Climate models are used for a variety of purposes from the study of dynamics of the weather and climate system to projections of future climate.
NOAA's Geophysical Fluid Dynamics Laboratory has created several ocean-atmosphere coupled models to predict how greenhouse gas emissions following different population, economic, and energy-use projections may affect the planet.
"Representative Concentration Pathways (RCPs) are not new, fully integrated scenarios (i.e., they are not a complete package of socioeconomic, emissions and climate projections). They are consistent sets of projections of only the components of radiative forcing that are meant to serve as input for climate modeling, pattern scaling and atmospheric chemistry modeling," according to the RCP Database.

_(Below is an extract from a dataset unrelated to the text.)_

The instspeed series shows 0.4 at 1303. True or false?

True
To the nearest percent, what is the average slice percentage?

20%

Global climate models represent the planet as millions of grid boxes and then solve mathematical equations to calculate how energy is transferred between those boxes using the laws of thermodynamics. If done correctly, these models of how energy is cycled through all parts of the planet can be used to estimate dozens of environmental variables (winds, temperature, moisture, etc.). The models are tested by simulating historical conditions and then matching the results to our historical observational records. If the models can adequately recreate the past, they are then run forward in time to predict what may happen in the future.

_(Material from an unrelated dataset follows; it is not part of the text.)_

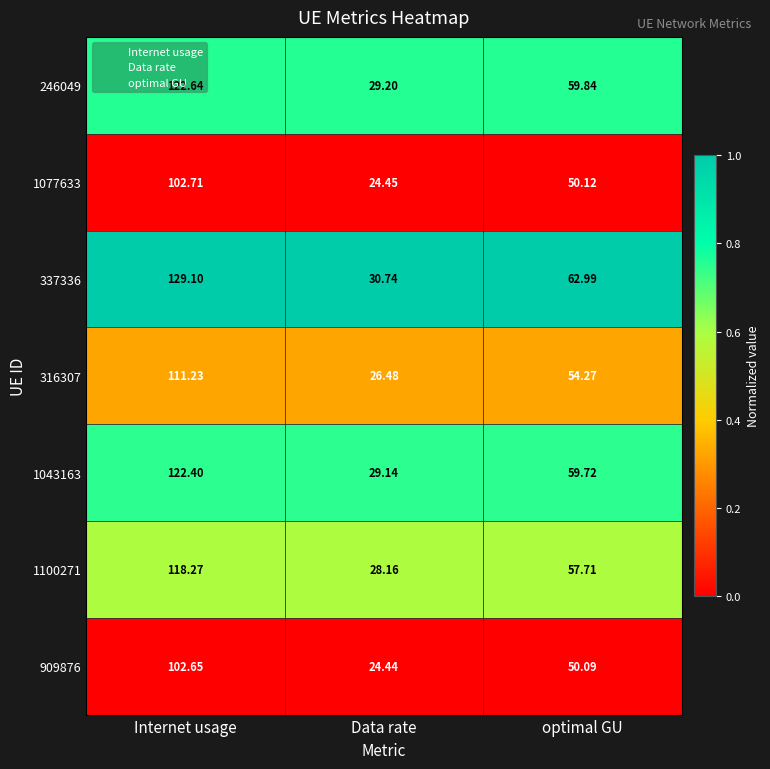

Which category has the lowest value in the 1043163 series?

Data rate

Shown here are the predicted surface temperatures under the RCP 8.5 emissions scenario using GFDL's CM3 model. The CM3 is just one of many climate models that are analyzed to make predictions about our changing climate. In the RCP 8.5 emissions scenario the radiative forcing level reaches 8.5 W/m2 characterized by increasing greenhouse gas emissions over time representative for scenarios in the literature leading to high greenhouse gas concentration levels.
In this imagery, if temperature is colored red, it is predicted to be higher than the 20th century average; if it is blue, then it is predicted to be lower than average.